> **What is needed**
What is needed is an exact copy of all the data.

> **Provided material**
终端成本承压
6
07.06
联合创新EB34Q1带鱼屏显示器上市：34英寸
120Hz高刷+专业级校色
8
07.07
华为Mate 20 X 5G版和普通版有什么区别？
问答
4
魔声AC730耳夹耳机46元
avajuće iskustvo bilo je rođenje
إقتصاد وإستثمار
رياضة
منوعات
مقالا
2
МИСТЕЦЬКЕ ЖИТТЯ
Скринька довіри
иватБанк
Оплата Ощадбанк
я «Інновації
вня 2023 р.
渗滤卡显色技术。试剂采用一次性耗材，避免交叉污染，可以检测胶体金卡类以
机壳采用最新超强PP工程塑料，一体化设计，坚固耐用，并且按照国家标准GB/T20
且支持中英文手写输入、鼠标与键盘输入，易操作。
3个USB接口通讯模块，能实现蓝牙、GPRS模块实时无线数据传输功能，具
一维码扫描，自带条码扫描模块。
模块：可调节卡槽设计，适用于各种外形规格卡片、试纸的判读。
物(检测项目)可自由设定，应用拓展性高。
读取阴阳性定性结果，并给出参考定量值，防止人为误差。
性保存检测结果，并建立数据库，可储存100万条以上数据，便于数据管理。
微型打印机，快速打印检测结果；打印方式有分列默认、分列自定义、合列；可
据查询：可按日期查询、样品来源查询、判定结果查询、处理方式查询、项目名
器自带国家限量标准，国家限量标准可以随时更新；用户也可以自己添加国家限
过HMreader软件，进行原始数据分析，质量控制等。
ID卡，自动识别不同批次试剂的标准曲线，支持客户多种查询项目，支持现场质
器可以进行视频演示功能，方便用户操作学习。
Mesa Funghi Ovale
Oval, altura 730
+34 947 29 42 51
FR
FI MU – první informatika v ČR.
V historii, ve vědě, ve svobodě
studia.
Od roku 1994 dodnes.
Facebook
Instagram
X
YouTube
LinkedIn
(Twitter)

> **Solution**
终端成本承压
6
07.06
联合创新EB34Q1带鱼屏显示器上市：34英寸
120Hz高刷+专业级校色
8
07.07
华为Mate 20 X 5G版和普通版有什么区别？
问答
4
魔声AC730耳夹耳机46元
avajuće iskustvo bilo je rođenje
إقتصاد وإستثمار
رياضة
منوعات
مقالا
2
МИСТЕЦЬКЕ ЖИТТЯ
Скринька довіри
иватБанк
Оплата Ощадбанк
я «Інновації
вня 2023 р.
渗滤卡显色技术。试剂采用一次性耗材，避免交叉污染，可以检测胶体金卡类以
机壳采用最新超强PP工程塑料，一体化设计，坚固耐用，并且按照国家标准GB/T20
且支持中英文手写输入、鼠标与键盘输入，易操作。
3个USB接口通讯模块，能实现蓝牙、GPRS模块实时无线数据传输功能，具
一维码扫描，自带条码扫描模块。
模块：可调节卡槽设计，适用于各种外形规格卡片、试纸的判读。
物(检测项目)可自由设定，应用拓展性高。
读取阴阳性定性结果，并给出参考定量值，防止人为误差。
性保存检测结果，并建立数据库，可储存100万条以上数据，便于数据管理。
微型打印机，快速打印检测结果；打印方式有分列默认、分列自定义、合列；可
据查询：可按日期查询、样品来源查询、判定结果查询、处理方式查询、项目名
器自带国家限量标准，国家限量标准可以随时更新；用户也可以自己添加国家限
过HMreader软件，进行原始数据分析，质量控制等。
ID卡，自动识别不同批次试剂的标准曲线，支持客户多种查询项目，支持现场质
器可以进行视频演示功能，方便用户操作学习。
Mesa Funghi Ovale
Oval, altura 730
+34 947 29 42 51
FR
FI MU – první informatika v ČR.
V historii, ve vědě, ve svobodě
studia.
Od roku 1994 dodnes.
Facebook
Instagram
X
YouTube
LinkedIn
(Twitter)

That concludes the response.